Count Nikolay Mikhailovich Kamensky (; 27 December 1776 – 4 May 1811) was a Russian general who outlived his father, Field Marshal Mikhail Kamensky, by two years.

Life and career
Nikolay and his elder brother Sergei were educated at a cadet school. In 1787, he was appointed Aide-de-camp to his father. He participated in the Russo-Turkish War of 1787–1792. French count Louis Langeron, who fought on the Russian Army during this conflict, wrote in his memoirs about Kamensky's behavior during the war. According to him, after being upset by a storm that affected his army, Kamensky took all the Tatar prisoners his army had captured and beheaded them. Later, a Jewish person was tied naked to a post and cold water was sprayed on him, leaving him to freeze to death. Kamensky would later have burned down an entire village and left its inhabitants in the snow to die of cold and hunger, then taking all the surviving animals with his army.

Emperor Paul promoted him to Major General in 1799, the year when Kamensky chose to join Suvorov during the Swiss Campaign against Napoleon.

In the Battle of Austerlitz Kamensky, subordinate to Peter Bagration, lost 1,600 men and barely managed to escape alive. He distinguished himself at Eylau, for which he received the Order of Saint George. Thereupon he was sent with 8,000 soldiers to relieve the siege of Danzig but failed in his objective, losing as many as 1,500 men in the process. The following Battle of Heilsberg cost the lives of 1,700 soldiers under his command.

By the time the Finnish War — the most brilliant campaign of his career — broke out in 1808, Kamensky had a reputation for being reckless with his soldiers' lives. However, he was promoted to Full General in 1809 and achieved important successes against the Swedes at Kuortane and Oravais. It was he who came up with a daring plan of the Russian infantry's crossing the frozen Gulf of Bothnia from Finland towards Umeå and Åland, which forced Sweden to cede Finland to Tsar Alexander.

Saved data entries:
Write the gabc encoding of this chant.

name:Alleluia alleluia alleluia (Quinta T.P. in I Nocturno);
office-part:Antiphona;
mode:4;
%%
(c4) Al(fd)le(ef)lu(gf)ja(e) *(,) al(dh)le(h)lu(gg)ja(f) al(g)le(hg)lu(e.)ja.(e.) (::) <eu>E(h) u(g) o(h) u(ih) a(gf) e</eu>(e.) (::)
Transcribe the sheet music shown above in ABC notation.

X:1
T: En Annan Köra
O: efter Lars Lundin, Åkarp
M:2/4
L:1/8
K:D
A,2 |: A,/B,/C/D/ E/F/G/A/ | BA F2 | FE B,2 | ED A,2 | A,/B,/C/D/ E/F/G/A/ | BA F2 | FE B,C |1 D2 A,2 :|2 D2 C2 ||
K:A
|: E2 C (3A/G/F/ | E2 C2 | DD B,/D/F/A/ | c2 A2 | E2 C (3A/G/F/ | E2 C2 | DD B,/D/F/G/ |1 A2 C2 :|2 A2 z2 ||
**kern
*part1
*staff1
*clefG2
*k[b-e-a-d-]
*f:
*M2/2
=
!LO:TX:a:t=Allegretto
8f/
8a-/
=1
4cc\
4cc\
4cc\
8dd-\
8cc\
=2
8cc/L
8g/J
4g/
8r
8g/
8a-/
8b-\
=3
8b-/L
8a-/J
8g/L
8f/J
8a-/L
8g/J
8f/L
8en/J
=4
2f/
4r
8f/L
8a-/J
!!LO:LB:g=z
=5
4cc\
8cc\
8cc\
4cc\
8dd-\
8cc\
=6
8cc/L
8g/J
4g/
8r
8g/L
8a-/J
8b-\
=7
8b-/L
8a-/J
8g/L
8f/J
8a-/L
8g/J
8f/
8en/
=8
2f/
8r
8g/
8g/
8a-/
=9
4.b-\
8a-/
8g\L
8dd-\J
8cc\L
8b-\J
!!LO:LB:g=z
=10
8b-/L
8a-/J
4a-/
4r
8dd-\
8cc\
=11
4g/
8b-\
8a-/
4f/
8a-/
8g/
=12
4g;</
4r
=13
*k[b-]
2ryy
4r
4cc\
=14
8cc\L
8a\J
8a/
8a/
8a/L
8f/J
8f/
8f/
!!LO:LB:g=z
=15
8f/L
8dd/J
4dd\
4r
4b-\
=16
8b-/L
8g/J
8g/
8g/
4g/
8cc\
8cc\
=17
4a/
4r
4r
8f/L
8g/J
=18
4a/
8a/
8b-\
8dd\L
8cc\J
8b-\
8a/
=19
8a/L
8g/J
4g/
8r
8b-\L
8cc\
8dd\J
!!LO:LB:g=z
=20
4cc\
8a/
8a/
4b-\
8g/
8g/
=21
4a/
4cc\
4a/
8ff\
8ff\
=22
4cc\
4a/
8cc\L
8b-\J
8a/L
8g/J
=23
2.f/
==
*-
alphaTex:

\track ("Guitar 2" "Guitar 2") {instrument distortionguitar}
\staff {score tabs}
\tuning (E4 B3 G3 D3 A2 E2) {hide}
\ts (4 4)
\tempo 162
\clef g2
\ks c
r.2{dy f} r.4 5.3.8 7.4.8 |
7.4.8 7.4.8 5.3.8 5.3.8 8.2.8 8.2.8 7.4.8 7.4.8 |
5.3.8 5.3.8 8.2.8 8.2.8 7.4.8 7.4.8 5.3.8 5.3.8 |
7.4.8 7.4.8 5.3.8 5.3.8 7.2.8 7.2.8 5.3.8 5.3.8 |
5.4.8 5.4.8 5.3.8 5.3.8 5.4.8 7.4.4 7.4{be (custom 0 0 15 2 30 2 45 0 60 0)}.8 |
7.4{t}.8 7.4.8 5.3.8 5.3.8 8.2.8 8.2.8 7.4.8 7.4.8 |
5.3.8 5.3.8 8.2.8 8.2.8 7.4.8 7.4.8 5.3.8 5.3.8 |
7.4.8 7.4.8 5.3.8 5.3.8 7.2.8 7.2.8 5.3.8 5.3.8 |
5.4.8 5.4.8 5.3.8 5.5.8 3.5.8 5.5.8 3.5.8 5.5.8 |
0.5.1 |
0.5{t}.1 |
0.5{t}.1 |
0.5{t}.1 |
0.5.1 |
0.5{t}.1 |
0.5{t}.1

▶ WHAT THE TASK ASKS: From the biography of Nikolay Kamensky, extract word for word the part that opens with "Life and career" and closes with "with his army.". The records have no role here.

▶ THE RESULT:
Life and career
Nikolay and his elder brother Sergei were educated at a cadet school. In 1787, he was appointed Aide-de-camp to his father. He participated in the Russo-Turkish War of 1787–1792. French count Louis Langeron, who fought on the Russian Army during this conflict, wrote in his memoirs about Kamensky's behavior during the war. According to him, after being upset by a storm that affected his army, Kamensky took all the Tatar prisoners his army had captured and beheaded them. Later, a Jewish person was tied naked to a post and cold water was sprayed on him, leaving him to freeze to death. Kamensky would later have burned down an entire village and left its inhabitants in the snow to die of cold and hunger, then taking all the surviving animals with his army.